======== Supplied records ========
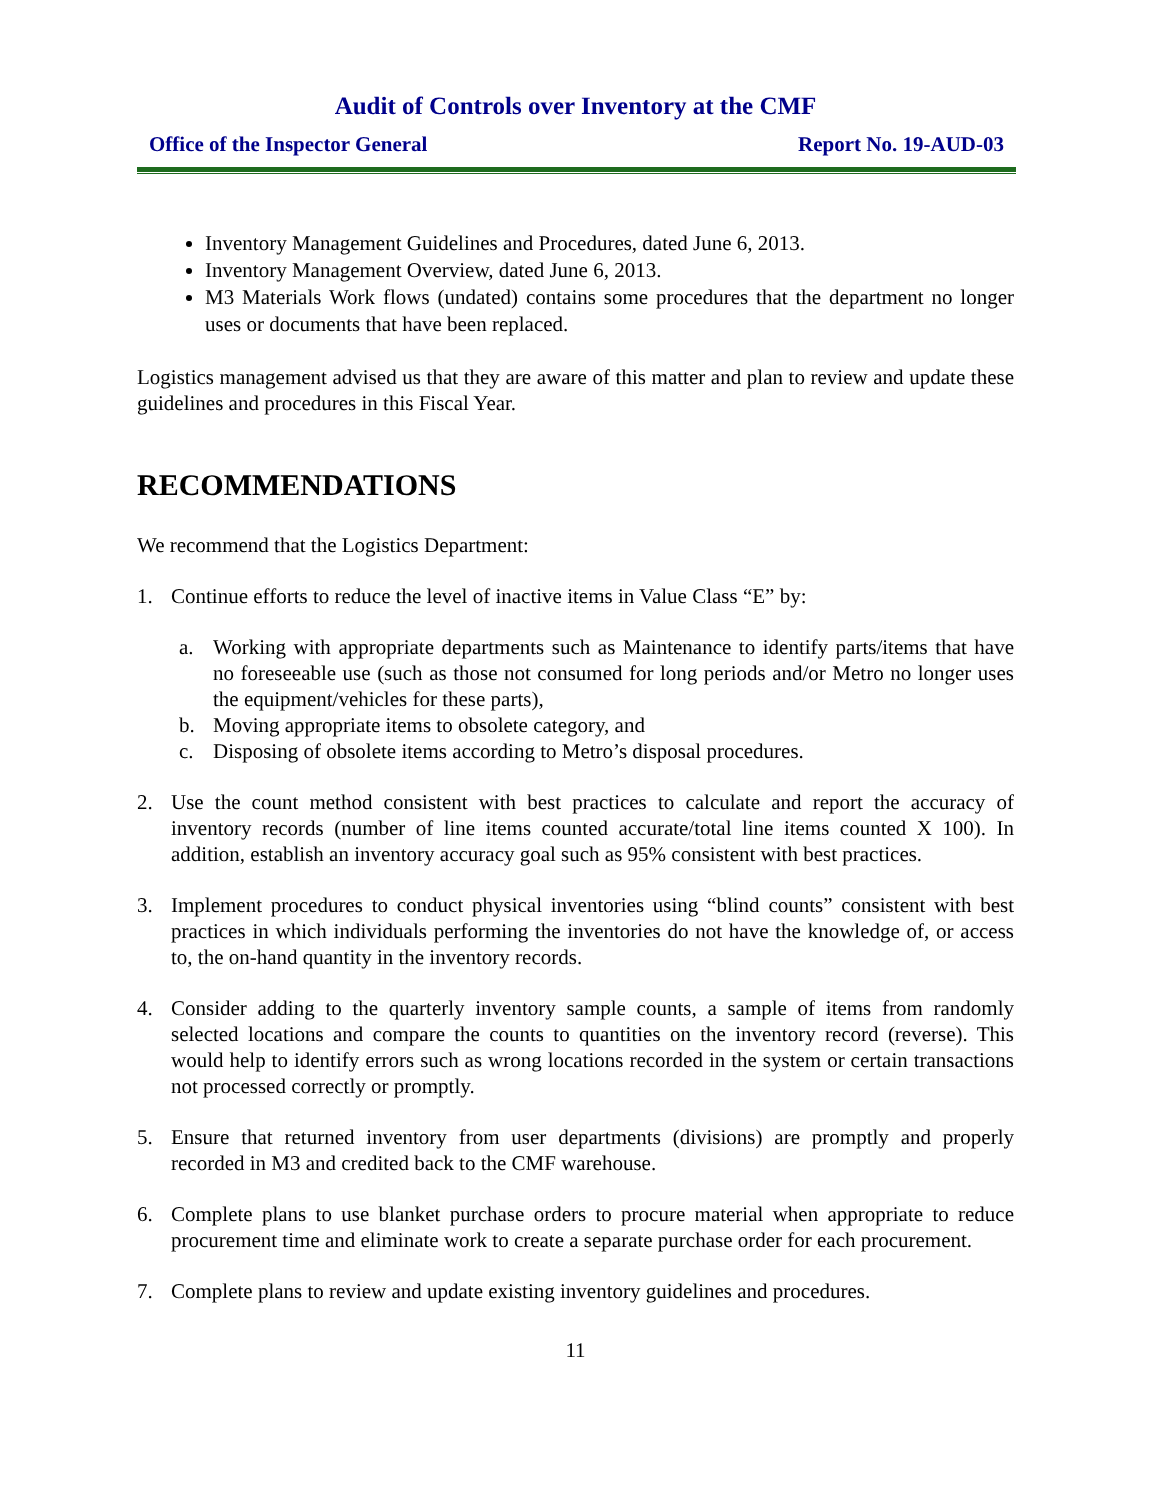Audit of Controls over Inventory at the CMF
Office of the Inspector General Report No. 19-AUD-03
Inventory Management Guidelines and Procedures, dated June 6, 2013.
Inventory Management Overview, dated June 6, 2013.
M3 Materials Work flows (undated) contains some procedures that the department no longer uses or documents that have been replaced.
Logistics management advised us that they are aware of this matter and plan to review and update these guidelines and procedures in this Fiscal Year.
RECOMMENDATIONS
We recommend that the Logistics Department:
1. Continue efforts to reduce the level of inactive items in Value Class “E” by:
a. Working with appropriate departments such as Maintenance to identify parts/items that have no foreseeable use (such as those not consumed for long periods and/or Metro no longer uses the equipment/vehicles for these parts),
b. Moving appropriate items to obsolete category, and
c. Disposing of obsolete items according to Metro’s disposal procedures.
2. Use the count method consistent with best practices to calculate and report the accuracy of inventory records (number of line items counted accurate/total line items counted X 100). In addition, establish an inventory accuracy goal such as 95% consistent with best practices.
3. Implement procedures to conduct physical inventories using “blind counts” consistent with best practices in which individuals performing the inventories do not have the knowledge of, or access to, the on-hand quantity in the inventory records.
4. Consider adding to the quarterly inventory sample counts, a sample of items from randomly selected locations and compare the counts to quantities on the inventory record (reverse). This would help to identify errors such as wrong locations recorded in the system or certain transactions not processed correctly or promptly.
5. Ensure that returned inventory from user departments (divisions) are promptly and properly recorded in M3 and credited back to the CMF warehouse.
6. Complete plans to use blanket purchase orders to procure material when appropriate to reduce procurement time and eliminate work to create a separate purchase order for each procurement.
7. Complete plans to review and update existing inventory guidelines and procedures.
11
========
What the task requires: Starting with the first line of the material, print each line exactly until you have printed the line with "Inventory Management Overview, dated", and skip the pictures.

Reply:
Audit of Controls over Inventory at the CMF
Office of the Inspector General Report No. 19-AUD-03
Inventory Management Guidelines and Procedures, dated June 6, 2013.
Inventory Management Overview, dated June 6, 2013.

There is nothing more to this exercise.